• BRIEF: Write out the full listing exactly as given, minus the images.

• SUPPLIED MATERIAL:
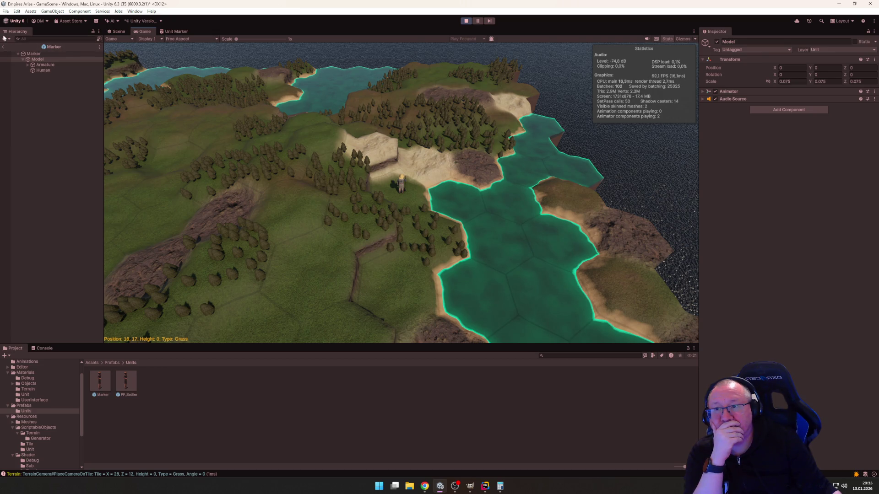
left_click(2, 47)
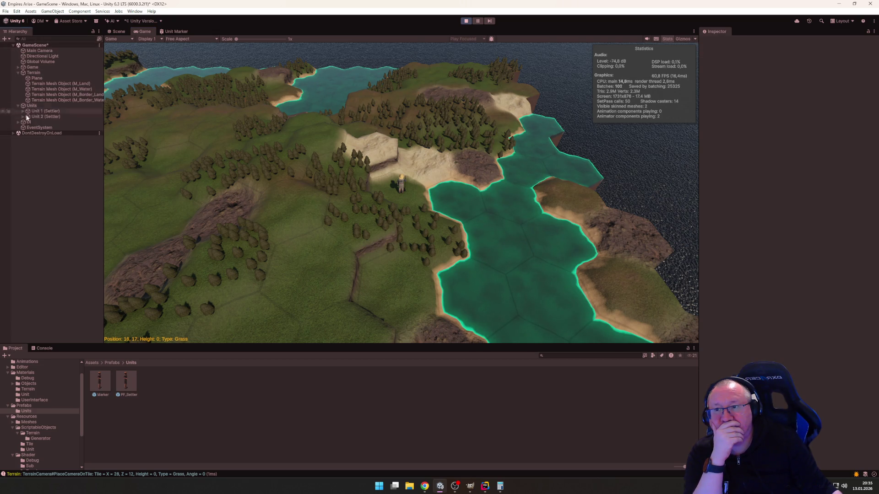
left_click(36, 106)
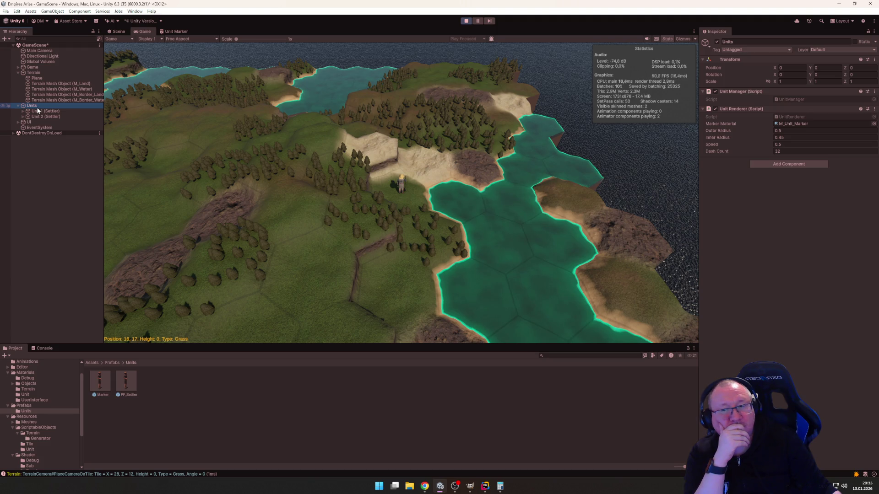
left_click(38, 111)
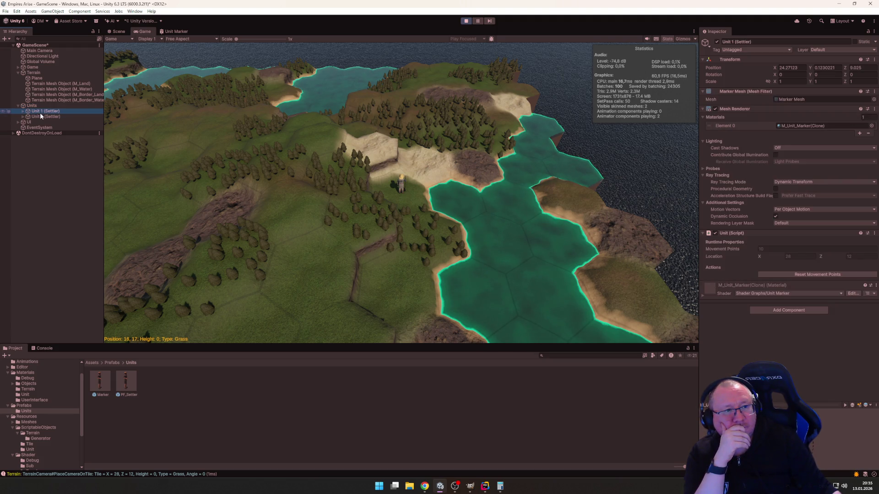
left_click(39, 116)
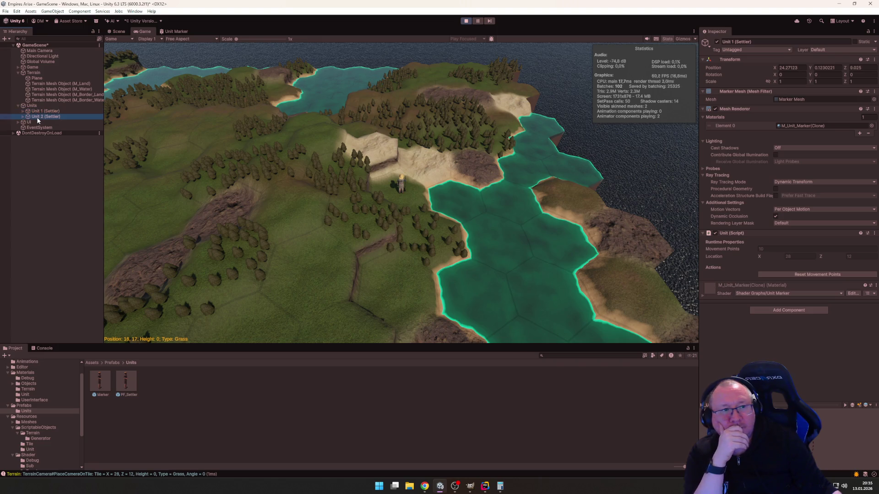
left_click(39, 111)
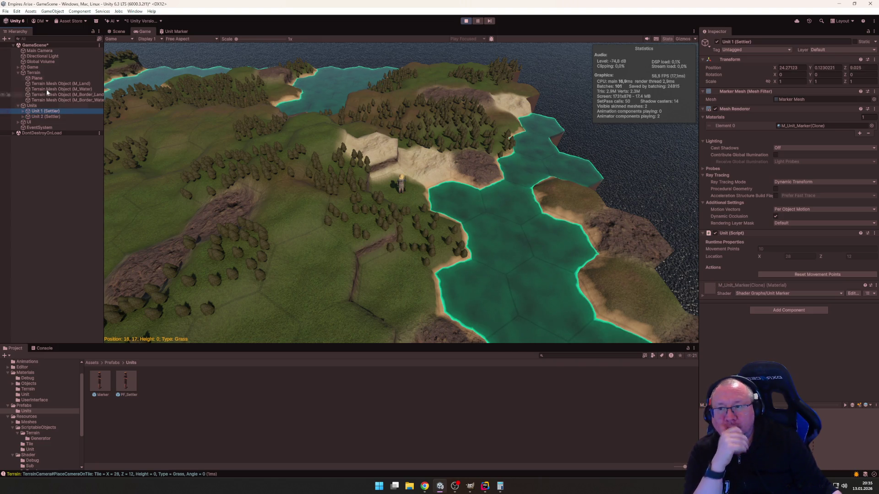
double_click(39, 111)
left_click(50, 112)
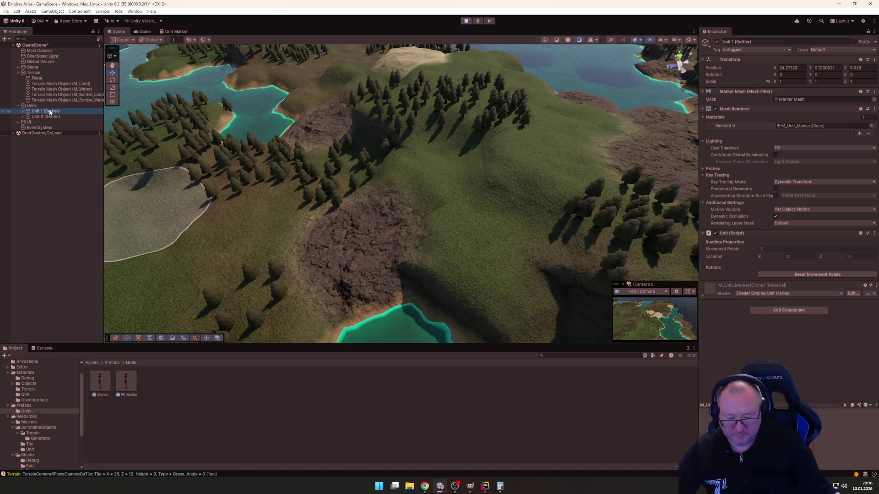
Step: Frame Unit 1 and Unit 2 and orbit to see the settlers over the hex terrain
double_click(50, 112)
left_click_drag(281, 183, 242, 172)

• RESULT FOR THIS EXERCISE:
left_click(2, 47)
left_click(36, 106)
left_click(38, 111)
left_click(39, 116)
left_click(39, 111)
double_click(39, 111)
left_click(50, 112)
Step: Frame Unit 1 and Unit 2 and orbit to see the settlers over the hex terrain
double_click(50, 112)
left_click_drag(281, 183, 242, 172)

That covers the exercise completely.